Using the information >>
1. In the forum post on clutch hitting, condense the paragraph beginning "Even if the metric puts us on the right avenue" into a short bulleted list that keeps its main points.
2. Retype the portion of the forum post on clutch hitting starting with "If there were" and going on through "07:44 PM (#5873614)", word for word.
3. In the forum post on clutch hitting, who is named as having done an earlier, similar study that was shown to be flawed?

Text segment >>
::::::::
If there were actually players who were better when it was close than in normal situations the proper term for them would be "lollygaggers". Try hard in the second inning, Mr. Look At Me I'm So Clutch!

In the NBA I'm sure that there are a lot of players who turn it on and play a lot better when it's super-important. But this isn't necessarily clutchness, it's just fatigue management.
   21. villageidiom Posted: August 22, 2019 at 07:44 PM (#5873614)
So, after reading the article, I can only conclude that either high-leverage wRC+ is not an adequate proxy for "clutch", or that high-leverage wRC+ does not have year-to-year correlation in general but doesn't dismiss the notion that some players do, or that the sample size is not large enough to determine, or that clutch isn't a thing. I see the author dismissed the first three and went with the only conclusion that doesn't call the study itself into question. At this point with clutch studies I can only say I'm not surprised.

I mean, really. {no YTY correlation in high-lev wRC+ across the sample, which is what he found} does not mean {nobody in the sample has a YTY skill, which is what he concluded}. Like, if people *cannot* repeat clutch performance, then the [>100,>100] sector of his first chart would be mostly empty. It's not. There are several examples in his sample of repeat positive performance in wRC+. It's right there, he's showing it. What he's concluding is that it doesn't exist, but on the basis that he cannot discern that sector from the others. Well, yeah, Dick Cramer did something similar, and that study was shown to be flawed, and this study isn't doing much more than changing metrics and preserving the flaws. If you can't discern clutch from randomness in this way, then it could be there's no clutch skill, or it could be that the problem was evaluating it "in this way". Like, the high-lev sample for any of the hitters he has in any given year is like 60 PAs, right? (90% is non-high-lev, per TFA.) Have you ever gotten a signal on a sample size of 9N, but no signal on a sample of N? It happens all the time. At a minimum it suggests he needs to add another 9 years of high-lev data to ensure that sample size isn't driving the lack of signal. So maybe high-lev wRC+ will work but the sample is too small. Or still, maybe wRC+ is not how we can identify clutch hitters.

Even if the metric puts us on the right avenue, it could very well be that it's not good enough to identify clutch hitters. We're looking on the avenue, while all clutch hitters might be in a specific room on a specific floor of a specific building among hundreds of buildings on that avenue. I mean, look at the list of players he gives who had the highest wRC+ differential in 2019. Does that look like a list of what you would consider the most likely candidates for clutch hitting? No. That should already be a sign that the metric itself might be inadequate. I'm not sure how one would define "clutch hitter" but if the answer is Shin-Soo Choo we're asking the wrong question.
::::::::
Recorded information >>
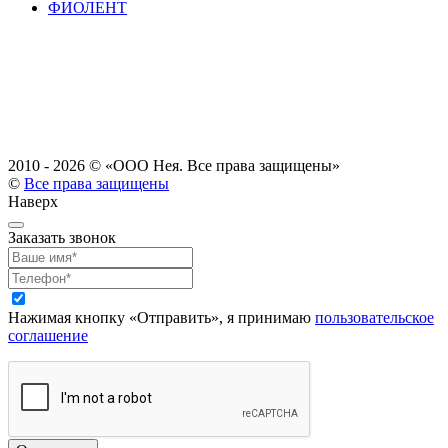
ФИОЛЕНТ
2010 - 2026 ©
«ООО Нея. Все права защищены»
©
Все права защищены
Наверх
Заказать звонок
Нажимая кнопку «Отправить», я принимаю
пользовательское
соглашение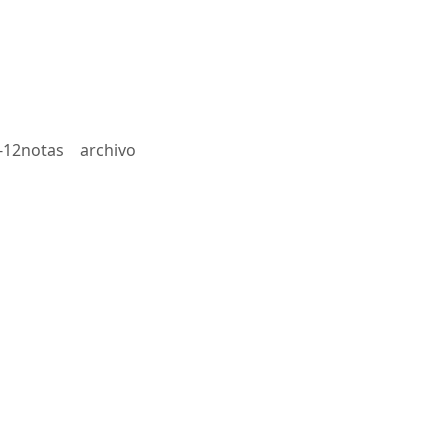
-12notas
archivo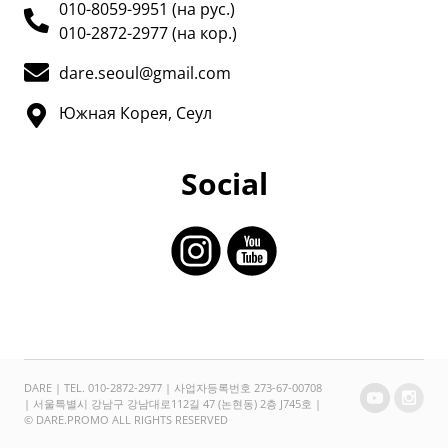
010-8059-9951 (на рус.)
010-2872-2977 (на кор.)
dare.seoul@gmail.com
Южная Корея, Сеул
Social
DARE | TEL. 010-2872-2977 | 사업자등록번호 273-67-00708
| 서울특별시 강남구 강남대로112길 47 (논현동) 2층 J745호 |
© DARE.PROMO ALL RIGHTS RESERVED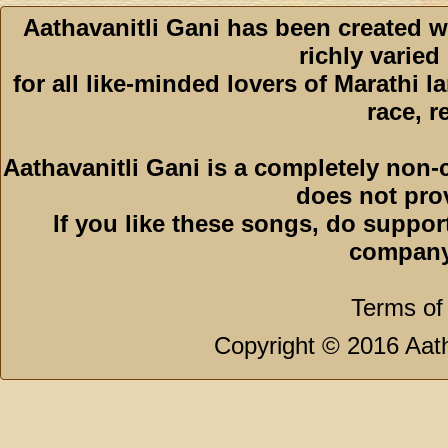
Aathavanitli Gani has been created w
richly varied
for all like-minded lovers of Marathi l
race, r
Aathavanitli Gani is a completely non-
does not pro
If you like these songs, do suppor
company
Terms of
Copyright © 2016 Aath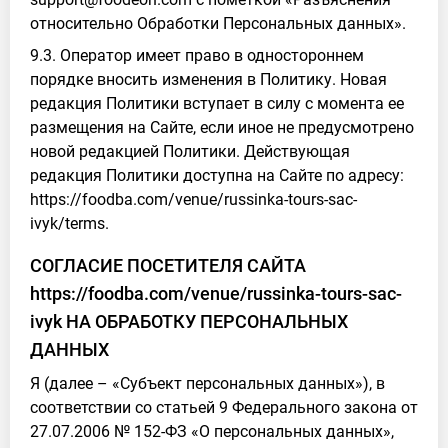
относительно Обработки Персональных данных».
9.3. Оператор имеет право в одностороннем
порядке вносить изменения в Политику. Новая
редакция Политики вступает в силу с момента ее
размещения на Сайте, если иное не предусмотрено
новой редакцией Политики. Действующая
редакция Политики доступна на Сайте по адресу:
https://foodba.com/venue/russinka-tours-sac-
ivyk/terms.
СОГЛАСИЕ ПОСЕТИТЕЛЯ САЙТА
https://foodba.com/venue/russinka-tours-sac-
ivyk НА ОБРАБОТКУ ПЕРСОНАЛЬНЫХ
ДАННЫХ
Я (далее – «Субъект персональных данных»), в
соответствии со статьей 9 Федерального закона от
27.07.2006 № 152-ФЗ «О персональных данных»,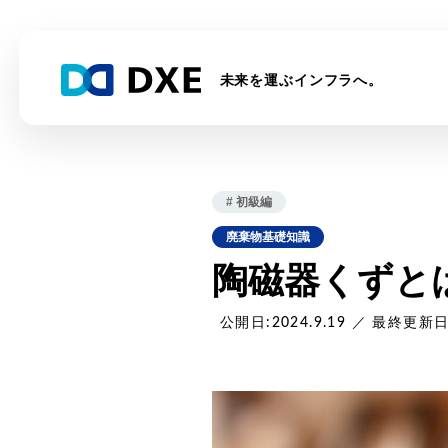
未来を運ぶインフラへ。
DXEドライバー
DXE Station収運業者
DXE排出事業者
導入事例
コラム
DXE Stati
お役
電子
導入
# 初級編
廃棄物基礎知識
陶磁器くずと
公開日:2024.9.19 ／ 最終更新日:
::::::::
Results of the tasks >>
1.
- Even if the metric points in the right direction, it may not be precise enough to identify clutch hitters.
- The comparison: the metric finds the right avenue, but clutch hitters may be in one specific room, on one floor, of one building among hundreds on it.
- The author's list of players with the highest wRC+ differential in 2019 doesn't resemble a list of likely clutch hitters, which suggests the metric is inadequate.
- If the answer to "who is a clutch hitter" is Shin-Soo Choo, the wrong question is being asked.

2.
If there were actually players who were better when it was close than in normal situations the proper term for them would be "lollygaggers". Try hard in the second inning, Mr. Look At Me I'm So Clutch!

In the NBA I'm sure that there are a lot of players who turn it on and play a lot better when it's super-important. But this isn't necessarily clutchness, it's just fatigue management.
   21. villageidiom Posted: August 22, 2019 at 07:44 PM (#5873614)

3. Dick Cramer.